Un réseau taillé pour l’IoT

En densifiant le réseau, la 5G augmentera la couverture mettant fin – en bonne partie – aux zones blanches. La nouvelle norme sera à même de connecter un grand nombre d’objets communicants sur une même borne. Ce qui comblera les lacunes actuelles de la 4G en matière d’IoT, laissant des réseaux dédiés bas débit comme Sigfox et LoRa prospérer.

 

La bonne couverture « indoor » de la 5G permettra de collecter et d’analyser en temps réel les données émanant des compteurs intelligents de gaz, d’eau, d’électricité et de tout appareil communicant de la maison ou de l’immeuble connecté. « Un ascenseur hors service détectera lui-même la panne et remontera l’information », illustre Jérôme Lavigne.

 

Les industriels en tireront également profit.
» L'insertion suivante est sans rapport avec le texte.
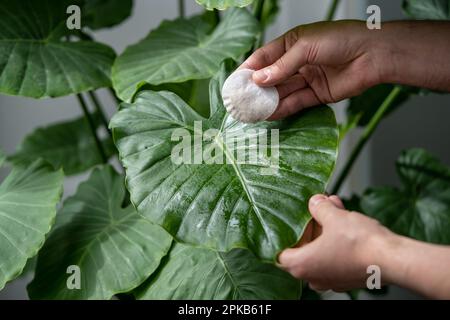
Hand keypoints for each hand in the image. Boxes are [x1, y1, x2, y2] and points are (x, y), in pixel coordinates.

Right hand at [241, 21, 381, 119]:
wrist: (374, 54)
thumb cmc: (342, 39)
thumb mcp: (306, 47)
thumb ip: (282, 66)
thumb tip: (259, 80)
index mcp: (291, 43)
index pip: (263, 58)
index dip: (248, 70)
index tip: (234, 83)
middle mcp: (297, 62)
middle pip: (270, 78)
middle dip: (256, 90)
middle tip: (240, 102)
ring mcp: (306, 78)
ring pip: (282, 92)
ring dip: (267, 102)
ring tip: (251, 112)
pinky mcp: (317, 94)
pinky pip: (295, 102)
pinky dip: (283, 109)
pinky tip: (270, 114)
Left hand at [278, 194, 395, 291]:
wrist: (393, 259)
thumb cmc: (362, 244)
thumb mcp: (334, 216)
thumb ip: (319, 208)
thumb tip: (315, 202)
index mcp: (301, 265)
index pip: (280, 252)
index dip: (286, 233)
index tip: (292, 220)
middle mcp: (314, 277)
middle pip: (303, 248)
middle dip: (312, 224)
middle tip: (318, 208)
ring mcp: (332, 280)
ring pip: (321, 250)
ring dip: (326, 229)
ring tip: (335, 208)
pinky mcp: (348, 277)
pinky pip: (335, 256)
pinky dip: (337, 240)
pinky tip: (346, 221)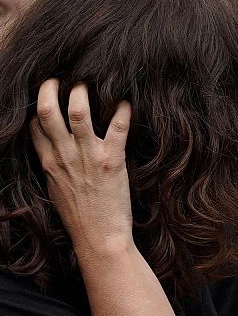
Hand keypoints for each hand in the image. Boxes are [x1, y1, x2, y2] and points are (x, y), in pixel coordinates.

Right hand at [29, 80, 134, 258]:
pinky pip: (117, 128)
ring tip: (87, 82)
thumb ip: (55, 167)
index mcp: (49, 162)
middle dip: (49, 89)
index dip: (37, 106)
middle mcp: (64, 156)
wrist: (98, 238)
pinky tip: (125, 101)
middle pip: (46, 112)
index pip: (34, 126)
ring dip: (81, 92)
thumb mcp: (57, 189)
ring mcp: (87, 156)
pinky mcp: (112, 161)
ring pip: (77, 112)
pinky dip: (122, 111)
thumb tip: (54, 153)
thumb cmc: (81, 217)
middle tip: (57, 77)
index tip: (45, 94)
L’usine du futur sera bardée de capteurs mesurant la température, l’humidité et la pression. Sortis de leurs cages, les robots, plus autonomes, se déplaceront d’une ligne de production à une autre. La 5G favorisera aussi le pilotage à distance d’engins sur des sites sensibles où la présence humaine n’est pas requise.

 

Un autre bénéfice de la 5G, c’est sa capacité à allouer une bande passante à des utilisateurs prioritaires. Par prioritaires, on peut penser aux services d’urgence qui se rendent sur le site d’une catastrophe dont le réseau est saturé par le grand nombre d’appels passés par les victimes.

 

Enfin, la 5G augmentera la protection des données sensibles en offrant nativement une sécurité de bout en bout. En cas d’acte malveillant, elle permettra de scénariser la façon dont le réseau doit réagir. Comme, par exemple, couper la bande passante d’un appareil au comportement anormal.

 

Une parade aux pirates qui utilisent non plus des botnets de PC, mais d’objets connectés zombies, comme des caméras IP, pour mener des attaques en déni de service. L’hébergeur français OVH et le fournisseur de DNS américain Dyn en ont récemment fait les frais.